++++ Excerpt ++++
Nah, you've got it all wrong - Jim Morrison was making a Fortnite reference there
/s
@@mindriot69 Yep, I remember reading somewhere that this is exactly what inspired his "blue bus" phrase
A lot of The End’s symbolism draws from The Golden Bough by James George Frazer. The “Roman wilderness of pain” and “ancient lake” are references to the priest of Diana at Nemi known as the Rex Nemorensis. The œdipal concepts also relate to the cycle of mortality and fertility inherent to kingship. Morrison almost quotes The Golden Bough I’m Not to Touch the Earth. It’s a dense book but it’s one of his major literary influences.
Thank you for the recommendation
Funny how Colonel Kurtz was reading it before he got his head bashed in.... 🤭
I saw a documentary about Jim Morrison. His father explained that his son had read all the classical books when he was young. It served him well. Not to mention the opening of the perception doors (William Blake) with some LSD.
I wish I knew which section of the Golden Bough - I have a copy from when I was 15! Its the abbreviated version not the multivolume work
@@naradaian Morrison’s songs are littered with references throughout his songs, but the chapters “The King in the Wood” (Book 1, Chapter 1), “Killing the God in Mexico” (Book 3, Chapter 3), “Between Heaven and Earth” (Book 4, Chapter 1), and “The Seclusion of Girls” (Book 4, Chapter 2) struck me as the most comparable to Morrison’s lyrics. The latter two are clear inspirations for “Not to Touch the Earth” whereas the other two inspired “The End” without a doubt.
I met Ray Manzarek once. He was doing a tour with poet Michael McClure. After their performance, Ray did a Q&A session. Someone asked him about that song. According to Ray, the "snake" was the Santa Monica freeway, which is 7 miles long. The blue bus was an actual bus you could pay to ride on. That was the symbolism.
I had heard that about the bus as well. Either Santa Monica or nearby area had blue busses. Even today, I believe, it is still known as The Big Blue Bus or something like it. I see images of them on Google.
++++
→ **Check your understanding**:
1 – Reproduce everything in the Jim Morrison comment thread from "I met Ray Manzarek" down to "them on Google.".
2 – Pick up the Jim Morrison comment thread after its final sentence and continue it.
++++ Given records ++++
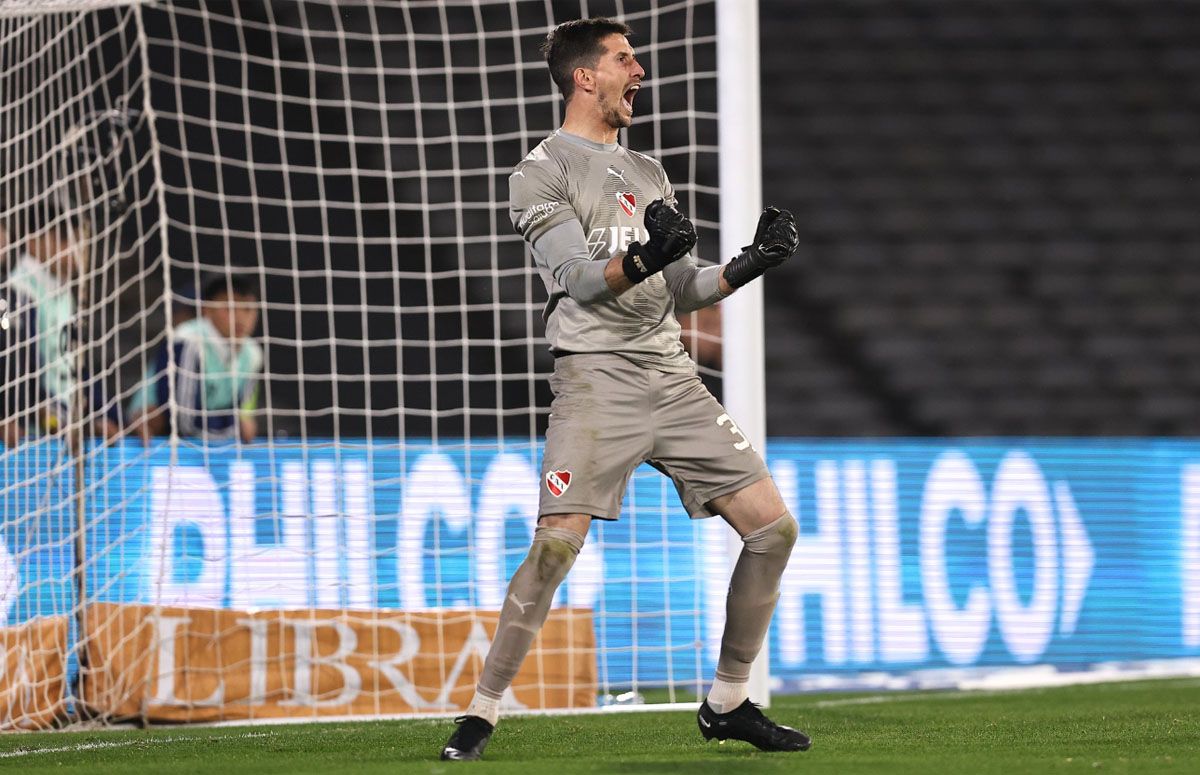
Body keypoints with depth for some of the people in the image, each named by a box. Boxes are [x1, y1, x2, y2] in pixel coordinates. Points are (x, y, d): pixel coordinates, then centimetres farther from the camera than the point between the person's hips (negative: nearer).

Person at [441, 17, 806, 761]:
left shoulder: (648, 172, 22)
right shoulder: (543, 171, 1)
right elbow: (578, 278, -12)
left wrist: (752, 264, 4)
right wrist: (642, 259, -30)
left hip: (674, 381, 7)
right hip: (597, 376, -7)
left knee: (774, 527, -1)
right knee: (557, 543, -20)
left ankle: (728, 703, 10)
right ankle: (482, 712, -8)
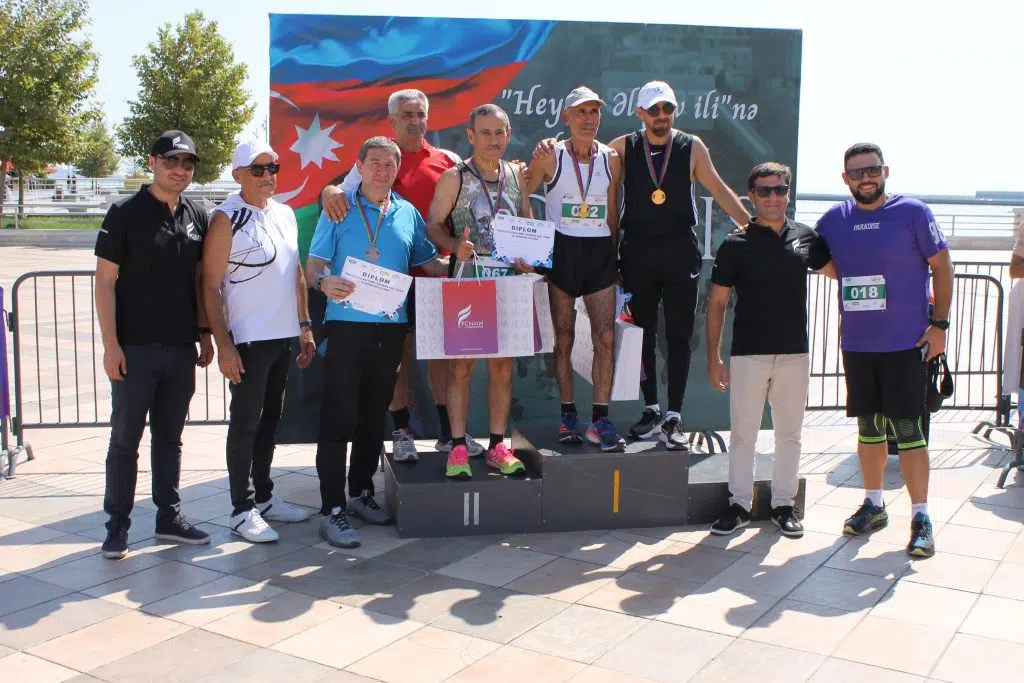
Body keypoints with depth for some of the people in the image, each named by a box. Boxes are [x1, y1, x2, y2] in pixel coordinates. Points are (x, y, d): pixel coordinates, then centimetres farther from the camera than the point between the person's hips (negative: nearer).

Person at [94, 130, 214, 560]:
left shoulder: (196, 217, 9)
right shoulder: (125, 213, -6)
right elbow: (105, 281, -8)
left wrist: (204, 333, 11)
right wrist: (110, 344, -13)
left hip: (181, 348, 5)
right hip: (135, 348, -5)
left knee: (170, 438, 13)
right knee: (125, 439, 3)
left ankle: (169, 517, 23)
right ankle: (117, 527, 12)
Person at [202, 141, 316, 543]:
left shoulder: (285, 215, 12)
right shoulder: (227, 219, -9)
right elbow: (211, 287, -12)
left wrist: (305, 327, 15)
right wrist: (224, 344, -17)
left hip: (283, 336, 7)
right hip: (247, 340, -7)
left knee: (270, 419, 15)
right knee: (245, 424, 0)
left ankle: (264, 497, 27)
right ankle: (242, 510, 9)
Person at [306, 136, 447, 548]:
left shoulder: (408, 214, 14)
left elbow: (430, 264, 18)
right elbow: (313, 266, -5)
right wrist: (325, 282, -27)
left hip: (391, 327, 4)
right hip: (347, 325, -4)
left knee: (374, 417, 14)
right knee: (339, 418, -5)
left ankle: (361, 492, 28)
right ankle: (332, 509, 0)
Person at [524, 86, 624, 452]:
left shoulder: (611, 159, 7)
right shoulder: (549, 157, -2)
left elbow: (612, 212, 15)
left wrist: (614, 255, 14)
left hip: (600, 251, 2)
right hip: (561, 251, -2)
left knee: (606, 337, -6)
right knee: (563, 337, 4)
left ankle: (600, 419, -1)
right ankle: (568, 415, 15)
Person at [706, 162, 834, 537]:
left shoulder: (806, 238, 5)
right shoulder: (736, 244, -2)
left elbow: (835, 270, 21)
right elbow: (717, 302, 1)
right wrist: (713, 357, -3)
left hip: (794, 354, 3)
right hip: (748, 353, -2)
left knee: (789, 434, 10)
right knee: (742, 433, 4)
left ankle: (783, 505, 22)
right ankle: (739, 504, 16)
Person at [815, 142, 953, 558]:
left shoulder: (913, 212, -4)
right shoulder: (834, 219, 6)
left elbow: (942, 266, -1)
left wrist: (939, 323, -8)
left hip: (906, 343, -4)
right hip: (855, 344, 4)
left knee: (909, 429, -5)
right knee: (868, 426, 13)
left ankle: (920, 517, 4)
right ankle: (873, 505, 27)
++++
++++ Given records ++++
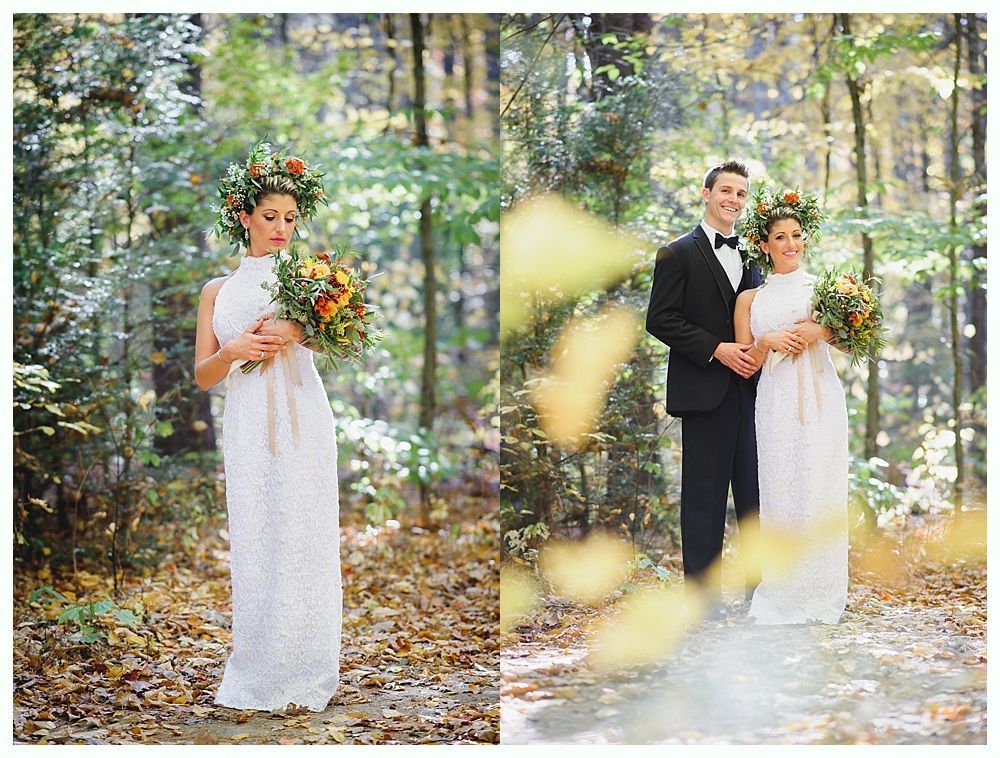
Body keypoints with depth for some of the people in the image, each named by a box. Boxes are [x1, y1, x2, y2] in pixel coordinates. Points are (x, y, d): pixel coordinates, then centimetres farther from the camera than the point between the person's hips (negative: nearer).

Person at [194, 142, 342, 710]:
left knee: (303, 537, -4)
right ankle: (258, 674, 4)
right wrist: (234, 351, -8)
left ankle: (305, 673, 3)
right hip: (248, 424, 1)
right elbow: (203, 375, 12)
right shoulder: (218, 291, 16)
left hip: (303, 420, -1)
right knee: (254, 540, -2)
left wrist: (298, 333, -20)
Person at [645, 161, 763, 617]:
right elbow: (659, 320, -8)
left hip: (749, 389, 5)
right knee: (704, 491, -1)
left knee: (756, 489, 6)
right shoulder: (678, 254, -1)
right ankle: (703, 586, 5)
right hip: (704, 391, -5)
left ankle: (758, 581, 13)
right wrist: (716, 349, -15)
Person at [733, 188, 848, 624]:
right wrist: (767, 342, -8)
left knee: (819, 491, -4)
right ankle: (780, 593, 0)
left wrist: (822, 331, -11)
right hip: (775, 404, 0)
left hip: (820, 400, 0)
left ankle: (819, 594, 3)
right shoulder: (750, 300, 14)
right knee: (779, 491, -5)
++++
→ **Responses to the tasks**:
1 –
I met Ray Manzarek once. He was doing a tour with poet Michael McClure. After their performance, Ray did a Q&A session. Someone asked him about that song. According to Ray, the "snake" was the Santa Monica freeway, which is 7 miles long. The blue bus was an actual bus you could pay to ride on. That was the symbolism.
I had heard that about the bus as well. Either Santa Monica or nearby area had blue busses. Even today, I believe, it is still known as The Big Blue Bus or something like it. I see images of them on Google.

2 –
I saw Ray Manzarek in concert with Eric Burdon of The Animals. Keyboardist Brian Auger was also onstage. What an incredible show!
Polyphonics is great it is explained so many different things of American music things that I had no idea were going on... Keep 'em coming brother
The blue bus in the 1960’s related to the buses used to pick up and take to special schools intellectually disabled children and take home afterwards.
Do “Whipping Post” by the Allman Brothers. It’s actually about Gregg’s experience with the music business in LA before the Allman Brothers instead of about a woman. Can talk about him composing it on an ironing board, the Fillmore East version, people yelling Whipping Post at shows, Duane and Berry’s spooky deaths, song’s legacy, Gregg’s history with Cher and many other wives. It’s the birth of Southern Rock, but they hated southern rock and it’s actually closer to prog rock or fusion jazz. It’s in 11/4 time and the most famous version is 22 minutes.
...please...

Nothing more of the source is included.